To determine the role of DR5 in TRAIL-induced apoptosis, we used siRNA specific to DR5 to downregulate its expression in HT-29 cells. Transfection of cells with siRNA for DR5 but not with the control siRNA reduced casticin-induced DR5 expression. DR5 siRNA had a minimal effect on the expression of DR4 (Fig. 4A).

Subsequently, the effect of DR5 siRNA on the enhancement of TRAIL-induced apoptosis by casticin was examined using morphological observation following AO/EB staining. Our results showed that the effect of casticin on TRAIL-induced apoptosis was effectively abolished in cells transfected with DR5 siRNA, but treatment with control siRNA had no effect (Fig. 4B). These facts suggest that DR5 plays a critical role in the enhancement of TRAIL-induced apoptosis by casticin.

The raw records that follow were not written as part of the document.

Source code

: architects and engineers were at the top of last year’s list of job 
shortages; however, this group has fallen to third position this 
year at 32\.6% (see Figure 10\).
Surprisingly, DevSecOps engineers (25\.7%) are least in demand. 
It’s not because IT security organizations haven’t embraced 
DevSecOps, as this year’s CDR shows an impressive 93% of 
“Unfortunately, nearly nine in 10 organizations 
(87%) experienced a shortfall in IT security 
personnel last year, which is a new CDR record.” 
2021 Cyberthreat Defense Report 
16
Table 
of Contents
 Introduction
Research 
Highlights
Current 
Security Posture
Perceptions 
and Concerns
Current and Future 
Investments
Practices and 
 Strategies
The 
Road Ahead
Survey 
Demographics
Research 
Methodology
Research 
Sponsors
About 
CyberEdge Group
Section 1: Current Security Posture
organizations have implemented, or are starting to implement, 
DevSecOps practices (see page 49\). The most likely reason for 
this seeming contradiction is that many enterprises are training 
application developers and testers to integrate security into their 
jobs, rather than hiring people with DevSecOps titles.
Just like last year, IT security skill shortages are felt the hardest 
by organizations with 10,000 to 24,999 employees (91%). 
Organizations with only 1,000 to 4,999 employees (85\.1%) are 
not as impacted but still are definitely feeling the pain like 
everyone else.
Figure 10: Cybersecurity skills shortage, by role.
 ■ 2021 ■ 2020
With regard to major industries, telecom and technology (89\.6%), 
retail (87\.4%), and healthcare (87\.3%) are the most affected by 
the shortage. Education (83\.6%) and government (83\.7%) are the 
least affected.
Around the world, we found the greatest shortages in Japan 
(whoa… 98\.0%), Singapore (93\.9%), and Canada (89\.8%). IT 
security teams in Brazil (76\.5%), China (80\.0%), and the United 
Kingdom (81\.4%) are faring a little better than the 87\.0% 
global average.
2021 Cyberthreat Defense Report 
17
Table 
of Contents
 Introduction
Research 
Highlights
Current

Numerous studies have shown that ROS are implicated in TRAIL receptor induction (8,26,27). Therefore, we investigated whether casticin mediates its effects through ROS. Intracellular ROS was measured by flow cytometry using the fluorescent probe DCFH-DA, and the results showed that casticin induced ROS generation in a dose-dependent manner (Fig. 5A and B). Furthermore, ROS levels increased initially at 0.5 h, reached the peak at 3 h and persisted for up to 24 h after treatment with 3.0 μM casticin (Fig. 5C). Next, the effect of ROS on casticin-induced DR5 was examined. We found that pretreatment of cells with N-acetylcysteine reduced the casticin-induced upregulation of DR5 expression (Fig. 5D). In addition, we investigated the effect of ROS on the potentiation of TRAIL-induced apoptosis by casticin. As shown in Fig. 5E, pretreatment with N-acetylcysteine markedly reduced the enhancement of TRAIL-induced apoptosis by casticin in HT-29 cells from 54.2±8.4 to 18.7±5.3%. The above findings suggest that ROS play a critical role in mediating the effects of casticin on DR5 expression and TRAIL-induced apoptosis.